RDC : le gouvernement franchit un cap décisif dans la lutte anti-corruption

RDC : le gouvernement franchit un cap décisif dans la lutte anti-corruption

La République démocratique du Congo, souvent pointée du doigt pour ses scores médiocres dans l’Indice de perception de la corruption (IPC), vient de marquer un tournant important. Le Conseil des ministres a en effet adopté, le 26 juin 2026, un projet de loi ambitieux destiné à renforcer l’arsenal juridique contre ce fléau.

Présenté par le ministre d’État en charge de la Formation professionnelle, Marc Ekila, suppléant le ministre de la Justice Guillaume Ngefa, ce texte repose sur les articles 67, 122.6, 123 et 215 de la Constitution. Il vise à élargir considérablement le champ d’application des mécanismes de prévention et de répression de la corruption.

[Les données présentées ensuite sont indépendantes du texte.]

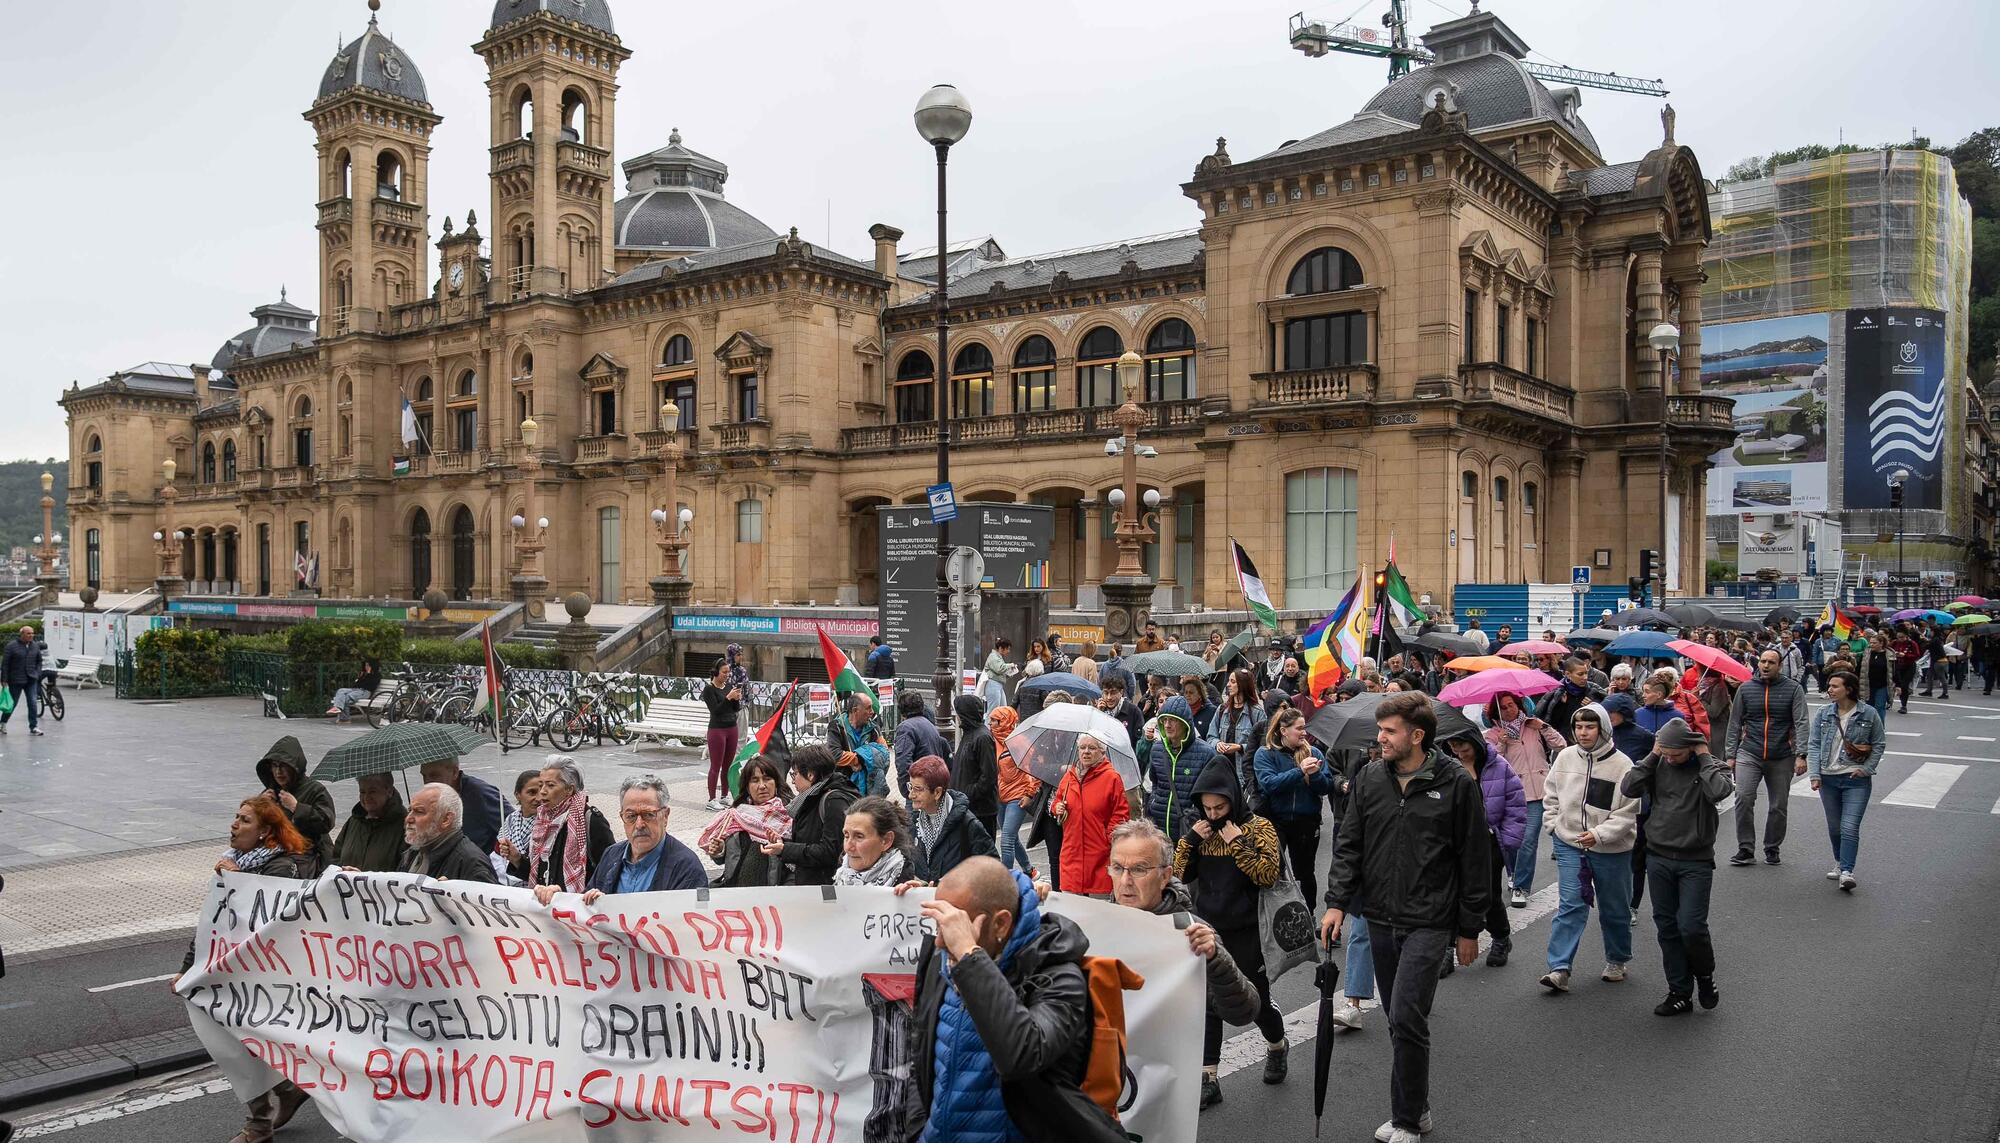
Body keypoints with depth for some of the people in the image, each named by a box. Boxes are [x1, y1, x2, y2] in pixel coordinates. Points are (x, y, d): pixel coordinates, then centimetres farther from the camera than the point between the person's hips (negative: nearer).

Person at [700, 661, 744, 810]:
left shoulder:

Trois axes majeurs pour une action renforcée

Le projet s’articule autour de trois piliers : la prévention, la détection et la répression. L’objectif affiché est de rendre la peine plus dissuasive et de couvrir le maximum de situations possibles. Le compte rendu du Conseil précise que le texte « entend renforcer la lutte contre la corruption et les infractions y assimilées et assurer la plus large extension possible du champ d’application ».

Des innovations de taille : coopération internationale et secteur privé

Parmi les avancées notables, le projet intègre pour la première fois la coopération internationale et le recouvrement des avoirs illicites. Ces outils sont jugés essentiels pour traquer les réseaux transfrontaliers et récupérer les fonds publics détournés. Autre mesure phare : les entreprises du secteur privé seront désormais tenues de mettre en place un dispositif interne de prévention contre la corruption. Les pratiques comptables opaques sont également proscrites.

Prochaine étape : le Parlement

Après son adoption en Conseil des ministres, le texte est transmis au Parlement pour examen. Il devra être voté par l’Assemblée nationale et le Sénat avant d’être promulgué par le président de la République. Ce processus législatif devrait permettre d’enrichir le texte avant son entrée en vigueur.

Un contexte de lutte inaboutie

Depuis l’arrivée au pouvoir de Félix Tshisekedi, des efforts ont été déployés : redynamisation de l’Inspection générale des finances (IGF), renforcement du rôle de la Cour des comptes et des autres services de contrôle. Pourtant, de nombreux observateurs estiment que ces mesures restent insuffisantes face à l’ampleur de la corruption en RDC. Des organisations de la société civile et des experts réclament depuis longtemps une véritable loi anti-corruption. Ce projet pourrait enfin répondre à cette attente en dotant le pays d’un cadre juridique moderne et efficace.